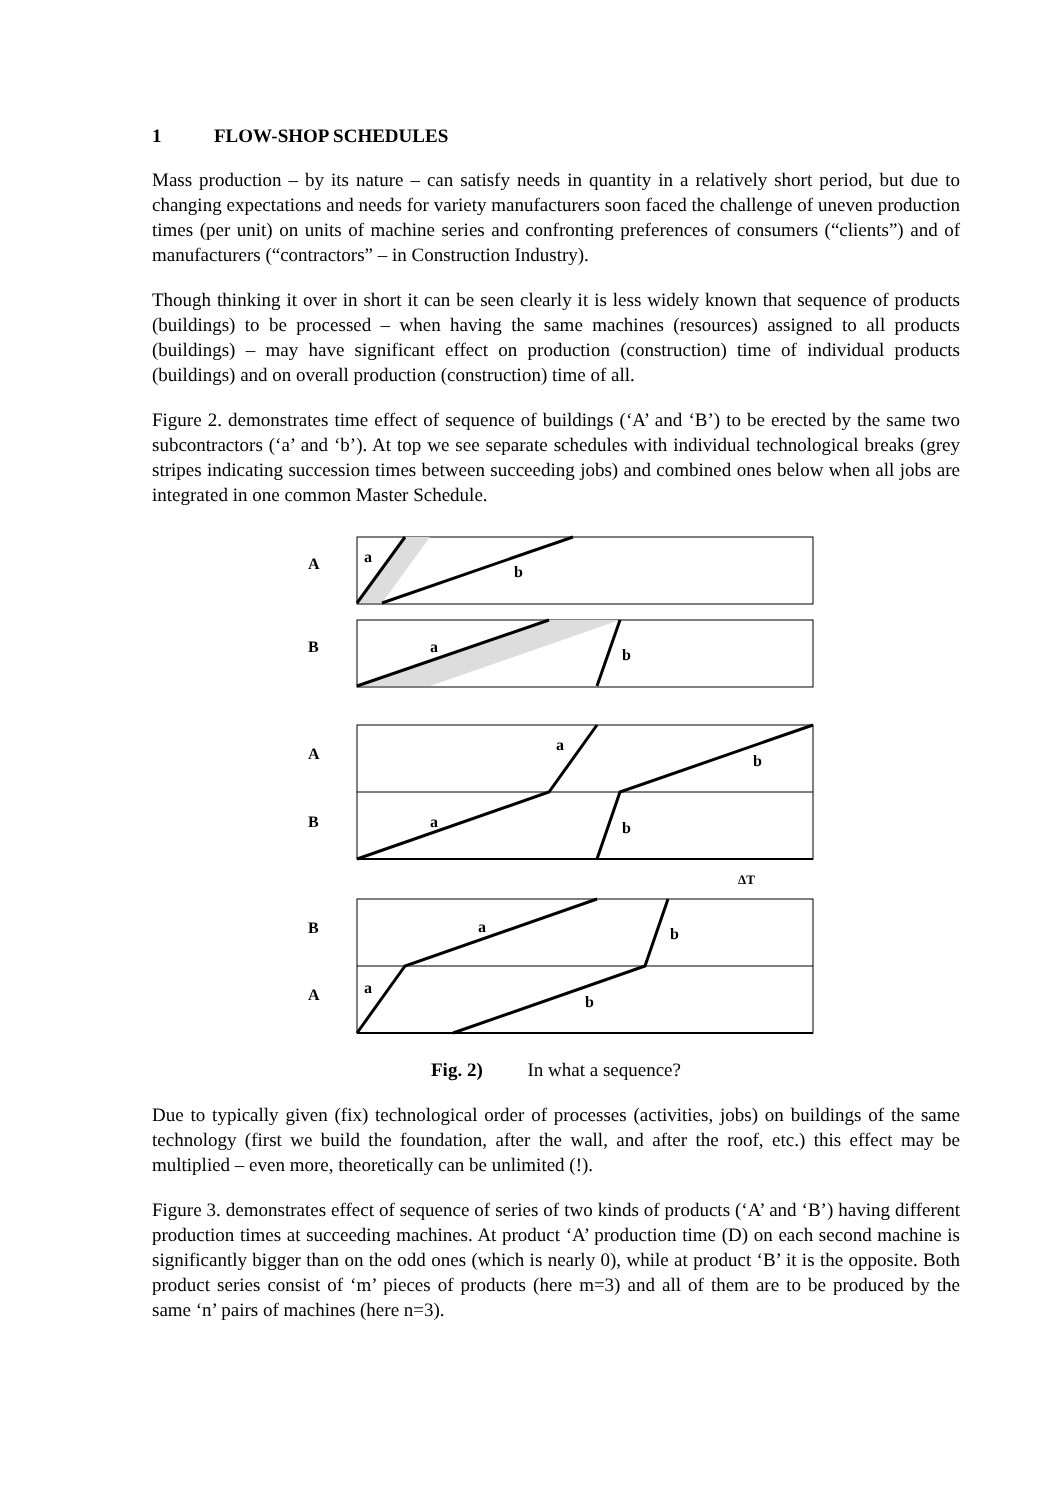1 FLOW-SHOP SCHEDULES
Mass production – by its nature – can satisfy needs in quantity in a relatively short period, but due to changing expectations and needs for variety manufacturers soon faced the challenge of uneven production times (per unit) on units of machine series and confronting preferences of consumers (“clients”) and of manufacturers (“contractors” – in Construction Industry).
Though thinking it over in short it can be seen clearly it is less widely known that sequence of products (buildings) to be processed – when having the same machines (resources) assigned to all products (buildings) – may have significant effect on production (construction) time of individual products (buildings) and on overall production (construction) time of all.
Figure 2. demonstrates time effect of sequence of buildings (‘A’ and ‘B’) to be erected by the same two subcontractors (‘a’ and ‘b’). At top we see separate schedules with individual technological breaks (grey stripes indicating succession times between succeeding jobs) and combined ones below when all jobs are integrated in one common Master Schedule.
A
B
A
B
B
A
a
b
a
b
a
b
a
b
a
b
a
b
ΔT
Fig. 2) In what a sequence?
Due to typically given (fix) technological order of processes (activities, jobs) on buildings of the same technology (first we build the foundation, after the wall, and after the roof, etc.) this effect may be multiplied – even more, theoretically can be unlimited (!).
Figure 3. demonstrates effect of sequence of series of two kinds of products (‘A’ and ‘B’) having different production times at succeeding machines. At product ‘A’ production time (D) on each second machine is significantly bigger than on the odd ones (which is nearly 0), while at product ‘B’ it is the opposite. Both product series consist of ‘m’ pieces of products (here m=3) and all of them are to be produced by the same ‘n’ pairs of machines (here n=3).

++++++++++

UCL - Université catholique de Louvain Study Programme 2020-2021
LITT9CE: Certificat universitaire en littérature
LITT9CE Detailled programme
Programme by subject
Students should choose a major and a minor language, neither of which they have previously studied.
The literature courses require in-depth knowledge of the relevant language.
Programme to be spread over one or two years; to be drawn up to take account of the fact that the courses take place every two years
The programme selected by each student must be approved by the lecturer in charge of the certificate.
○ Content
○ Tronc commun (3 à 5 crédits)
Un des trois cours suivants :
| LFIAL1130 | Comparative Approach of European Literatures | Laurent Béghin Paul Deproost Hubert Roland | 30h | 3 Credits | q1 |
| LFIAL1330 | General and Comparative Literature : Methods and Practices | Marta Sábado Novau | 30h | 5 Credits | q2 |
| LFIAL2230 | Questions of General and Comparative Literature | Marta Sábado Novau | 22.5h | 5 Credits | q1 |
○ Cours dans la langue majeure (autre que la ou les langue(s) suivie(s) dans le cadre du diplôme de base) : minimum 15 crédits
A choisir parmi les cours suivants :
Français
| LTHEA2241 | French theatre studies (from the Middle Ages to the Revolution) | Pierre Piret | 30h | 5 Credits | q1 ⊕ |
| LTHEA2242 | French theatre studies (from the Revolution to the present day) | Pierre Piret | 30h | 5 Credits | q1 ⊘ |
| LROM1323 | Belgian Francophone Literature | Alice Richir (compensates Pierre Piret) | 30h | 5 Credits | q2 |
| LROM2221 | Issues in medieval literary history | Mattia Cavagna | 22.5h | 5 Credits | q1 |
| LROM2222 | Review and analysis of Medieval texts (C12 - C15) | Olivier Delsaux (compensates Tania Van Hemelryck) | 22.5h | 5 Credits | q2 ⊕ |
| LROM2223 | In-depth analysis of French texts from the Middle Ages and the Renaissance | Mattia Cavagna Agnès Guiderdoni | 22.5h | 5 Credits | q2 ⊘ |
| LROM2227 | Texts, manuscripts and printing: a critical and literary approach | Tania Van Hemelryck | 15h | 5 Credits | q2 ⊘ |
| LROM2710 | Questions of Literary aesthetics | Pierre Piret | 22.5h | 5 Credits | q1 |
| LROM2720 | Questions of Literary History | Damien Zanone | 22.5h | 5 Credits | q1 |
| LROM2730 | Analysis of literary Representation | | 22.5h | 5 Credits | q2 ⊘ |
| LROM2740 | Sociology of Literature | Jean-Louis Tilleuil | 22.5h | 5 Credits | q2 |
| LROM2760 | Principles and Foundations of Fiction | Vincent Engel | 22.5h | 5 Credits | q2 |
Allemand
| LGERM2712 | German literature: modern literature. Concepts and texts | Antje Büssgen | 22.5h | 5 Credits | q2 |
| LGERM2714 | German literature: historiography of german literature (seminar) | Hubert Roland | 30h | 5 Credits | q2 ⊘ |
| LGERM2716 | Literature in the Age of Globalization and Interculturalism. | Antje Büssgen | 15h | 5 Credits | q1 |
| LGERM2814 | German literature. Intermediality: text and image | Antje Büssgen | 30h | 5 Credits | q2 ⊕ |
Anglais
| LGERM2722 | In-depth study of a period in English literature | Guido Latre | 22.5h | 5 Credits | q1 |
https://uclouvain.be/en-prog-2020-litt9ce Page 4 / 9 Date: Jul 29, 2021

++++++++++

◆ TRY IT
What number of lines in the records hold the word "Hubert"? Reply with that number alone.

◆ SOLUTION TO THE PROBLEM
2